▸ Seçilmiş Metin
►

KİRA UYARLAMA DAVALARI
- Alican Kanilmaz
- 26 Tem 2022
- 8 dakikada okunur
KİRA UYARLAMA DAVALARI
Bir borç ilişkisinde, tarafların bu ilişkiye uygun olarak borçlarını ifa etmeleri beklenir. Bu durum ahde vefa[1] ( pacta sunt servanda ) ilkesinin doğan bir neticesidir. Kira sözleşmesinde de taraflar sözleşmenin hükümlerine uygun olarak kararlaştırdıkları bedel üzerinden borç ilişkisini devam ettirmek zorundadır. Bu sebeple ahde vefa ilkesi gereği kira sözleşmesinde bedelin uyarlanması için, kural olarak, dava açılması mümkün değildir.
Ancak bazen ifanın henüz gerçekleşmediği, ihtirazi kayıtla yerine getirildiği veya uzun zamana yayıldığı hallerde, bu ilkeyi uygulamak hakkaniyete aykırı sonuçlar doğurabilir. Zira clausula sic stantibus[2] ( şartların aynı kalması kaydıyla anlaşma, aksi durumda işlem temelinin çökmesi ) ilkesine göre, tarafların sözleşmeyi ileride sözleşmenin şartlarında değişiklik meydana gelmeyeceği inancıyla akdettikleri kabul edilir. Bu ön kabulden hareketle, taraflar sözleşme şartlarının ileride değişeceğini bilselerdi bu sözleşmeyi mevcut şartlarda tesis etmezlerdi iddiası savunulabilir.

◄

▸ Listelenen Kayıtlar
►

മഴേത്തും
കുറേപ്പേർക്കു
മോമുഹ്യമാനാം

◄
►

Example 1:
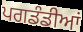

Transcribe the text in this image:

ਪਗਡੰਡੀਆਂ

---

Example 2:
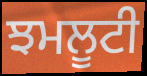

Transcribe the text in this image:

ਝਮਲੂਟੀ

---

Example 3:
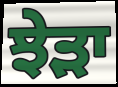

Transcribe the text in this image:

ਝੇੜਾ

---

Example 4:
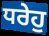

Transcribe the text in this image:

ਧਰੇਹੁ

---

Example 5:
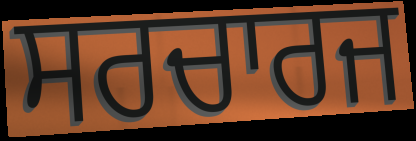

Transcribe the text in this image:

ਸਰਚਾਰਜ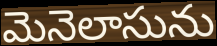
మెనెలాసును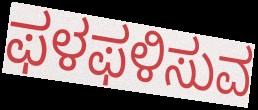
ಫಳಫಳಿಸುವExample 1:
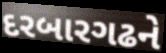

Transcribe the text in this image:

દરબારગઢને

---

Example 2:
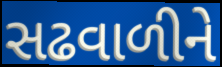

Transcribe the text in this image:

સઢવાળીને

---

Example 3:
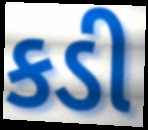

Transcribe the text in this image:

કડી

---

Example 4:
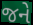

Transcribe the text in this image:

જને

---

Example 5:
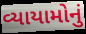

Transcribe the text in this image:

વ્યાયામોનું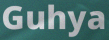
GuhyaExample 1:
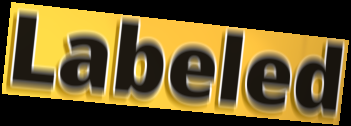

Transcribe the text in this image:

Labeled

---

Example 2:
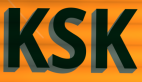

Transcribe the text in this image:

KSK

◄
►

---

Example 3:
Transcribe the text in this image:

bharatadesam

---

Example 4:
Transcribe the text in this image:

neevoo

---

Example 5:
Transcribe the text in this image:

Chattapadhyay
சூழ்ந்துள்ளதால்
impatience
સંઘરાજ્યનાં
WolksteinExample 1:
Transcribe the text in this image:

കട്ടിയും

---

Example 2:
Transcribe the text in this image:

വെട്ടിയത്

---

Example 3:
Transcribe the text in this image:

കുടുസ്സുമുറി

◄

▸ Görev Özeti
Yukarıdaki kira uyarlama davalarıyla ilgili metni, tek bir harfini bile değiştirmeden baştan sona bir kez daha yazın.

▸ Görev Yanıtı
KİRA UYARLAMA DAVALARI
- Alican Kanilmaz
- 26 Tem 2022
- 8 dakikada okunur
KİRA UYARLAMA DAVALARI
Bir borç ilişkisinde, tarafların bu ilişkiye uygun olarak borçlarını ifa etmeleri beklenir. Bu durum ahde vefa[1] ( pacta sunt servanda ) ilkesinin doğan bir neticesidir. Kira sözleşmesinde de taraflar sözleşmenin hükümlerine uygun olarak kararlaştırdıkları bedel üzerinden borç ilişkisini devam ettirmek zorundadır. Bu sebeple ahde vefa ilkesi gereği kira sözleşmesinde bedelin uyarlanması için, kural olarak, dava açılması mümkün değildir.
Ancak bazen ifanın henüz gerçekleşmediği, ihtirazi kayıtla yerine getirildiği veya uzun zamana yayıldığı hallerde, bu ilkeyi uygulamak hakkaniyete aykırı sonuçlar doğurabilir. Zira clausula sic stantibus[2] ( şartların aynı kalması kaydıyla anlaşma, aksi durumda işlem temelinin çökmesi ) ilkesine göre, tarafların sözleşmeyi ileride sözleşmenin şartlarında değişiklik meydana gelmeyeceği inancıyla akdettikleri kabul edilir. Bu ön kabulden hareketle, taraflar sözleşme şartlarının ileride değişeceğini bilselerdi bu sözleşmeyi mevcut şartlarda tesis etmezlerdi iddiası savunulabilir.